O tema central é a busca de vingança do absurdo personagem Lee Anderson que tem sangue negro, mas pele clara e cabelo louro, pelo assassinato de seu irmão mais novo por ter feito sexo com uma mulher branca. Para alcançar seu objetivo, Lee Anderson se emprega em uma livraria na pacata cidade de Buckton, enquanto se envolve com duas irmãs da alta sociedade preconceituosa local em uma sórdida relação de sexo e violência que acabará de forma trágica para todos. O próprio Boris Vian também, de certa forma, foi vítima desta história, pois morreu antes de completar quarenta anos, após um ataque cardíaco, quando assistia a uma adaptação cinematográfica deste livro.

Comentários

Chico disse…
Kovacs, acabei lendo esse livro ha uns dois anos atras, lancado pelo El Pais numa serie chamada Serie Negra - da qual tenho alguns numeros. O Vian era, se nao me engano um engenheiro e um grande admirador de Jazz. Lembro do protagonista do "Vou cuspir.." como sendo um tipo extremamente rancoroso num livro - talvez pelas carateristicas bem mostradas por voce - sugestivamente violento.
Kovacs disse…
Chico, bastante violento como no trecho a seguir: "Afinal, passei a bater em seu rosto e acertei-lhe o maxilar com o punho direito; senti que seus dentes se partiam e continuei; queria que ela parasse de gritar (...)".
Barros disse…
Essa foi uma boa sacada. Está cada vez mais ousado nas suas escolhas.

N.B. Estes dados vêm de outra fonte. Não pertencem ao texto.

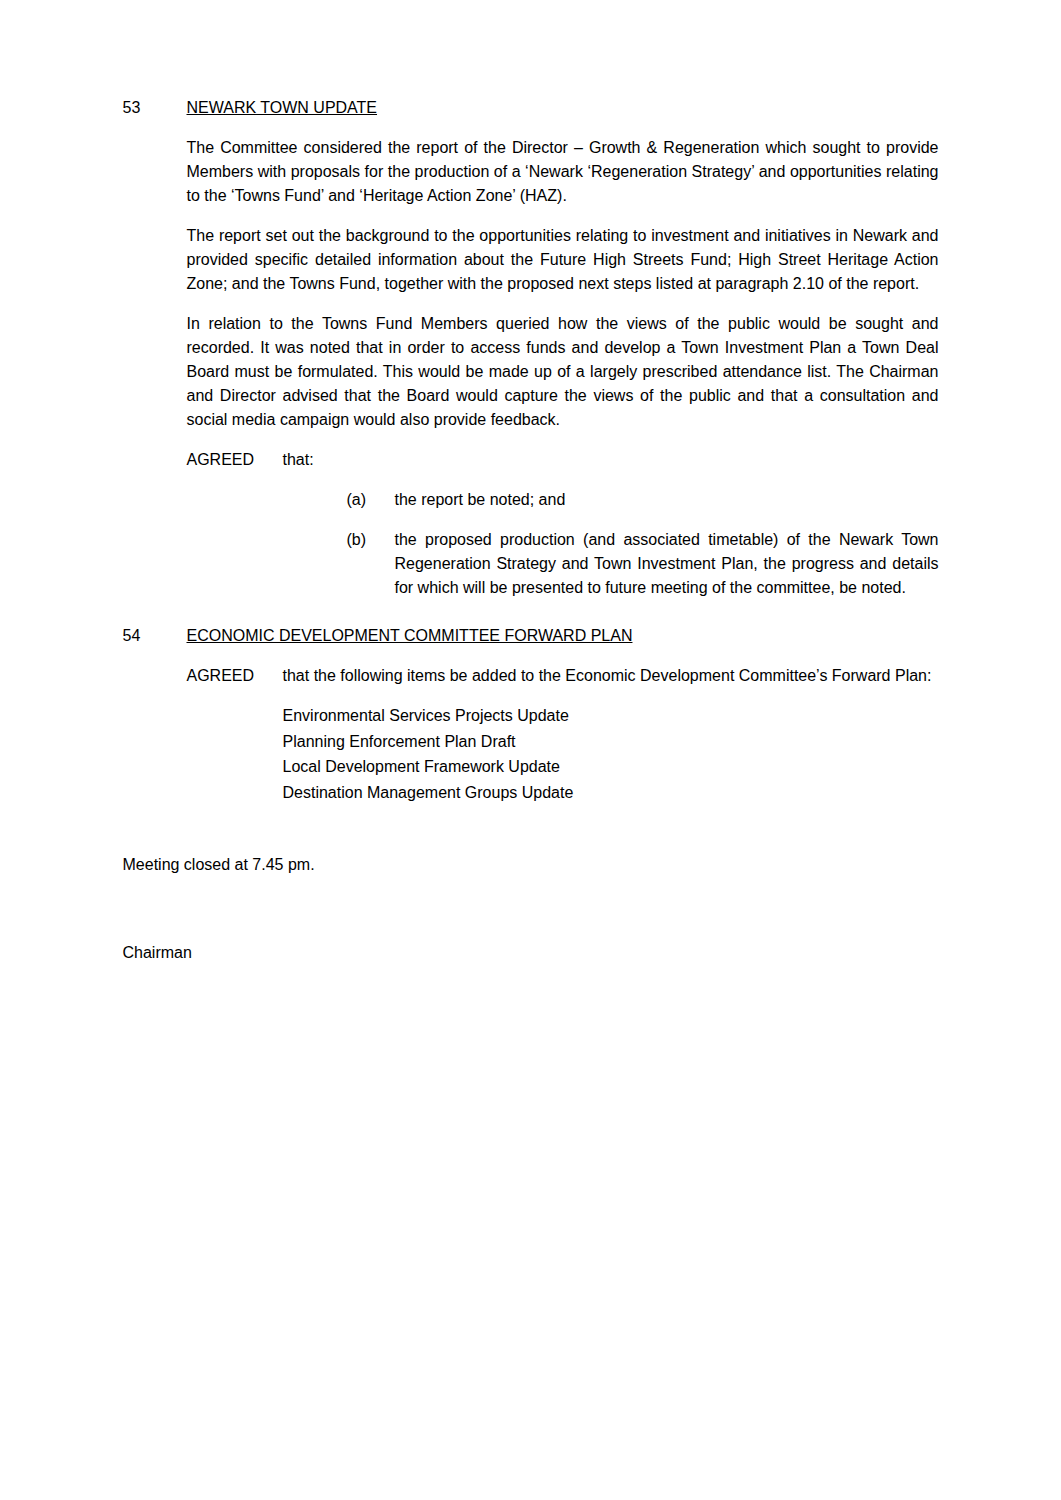53 NEWARK TOWN UPDATE
The Committee considered the report of the Director – Growth & Regeneration which sought to provide Members with proposals for the production of a ‘Newark ‘Regeneration Strategy’ and opportunities relating to the ‘Towns Fund’ and ‘Heritage Action Zone’ (HAZ).
The report set out the background to the opportunities relating to investment and initiatives in Newark and provided specific detailed information about the Future High Streets Fund; High Street Heritage Action Zone; and the Towns Fund, together with the proposed next steps listed at paragraph 2.10 of the report.
In relation to the Towns Fund Members queried how the views of the public would be sought and recorded. It was noted that in order to access funds and develop a Town Investment Plan a Town Deal Board must be formulated. This would be made up of a largely prescribed attendance list. The Chairman and Director advised that the Board would capture the views of the public and that a consultation and social media campaign would also provide feedback.
AGREED that:
(a) the report be noted; and
(b) the proposed production (and associated timetable) of the Newark Town Regeneration Strategy and Town Investment Plan, the progress and details for which will be presented to future meeting of the committee, be noted.
54 ECONOMIC DEVELOPMENT COMMITTEE FORWARD PLAN
AGREED that the following items be added to the Economic Development Committee’s Forward Plan:
Environmental Services Projects Update
Planning Enforcement Plan Draft
Local Development Framework Update
Destination Management Groups Update
Meeting closed at 7.45 pm.
Chairman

Não conheço o cara, mas pelo seu post, já dá para imaginar.
Kovacs disse…
Barros, o performático Boris Vian produziu uma obra fantástica em várias áreas da cultura, nem sempre de caráter polêmico, como no caso em questão, mas sempre de vanguarda (publicou em vida 40 livros, entre os quais romances, contos, peças de teatro, poemas, ensaios, além de quase 500 canções - algumas com gravações disponíveis no you tube).
Maria Augusta disse…
Li "L'Ecume des Jours" há muitos anos, foi um livro que me marcou pelo seu surrealismo. Não conheço o "Vou cuspir no seu túmulo", vou anotá-lo na minha listinha de livros interessantes a ler.
Gostei de conhecer a história do Boris Vian, teu blog é recheado de informações interessantes.
Um abraço.
Kovacs disse…
Maria Augusta, ainda não li "L'Ecume des Jours" (A Espuma dos Dias), mas a crítica literária, em geral, resume esta obra como uma bela história de amor, radicalmente oposta, portanto, a "J’irai cracher sur vos tombes" (Vou Cuspir no Seu Túmulo). Obrigado pela visita e comentario sempre oportuno.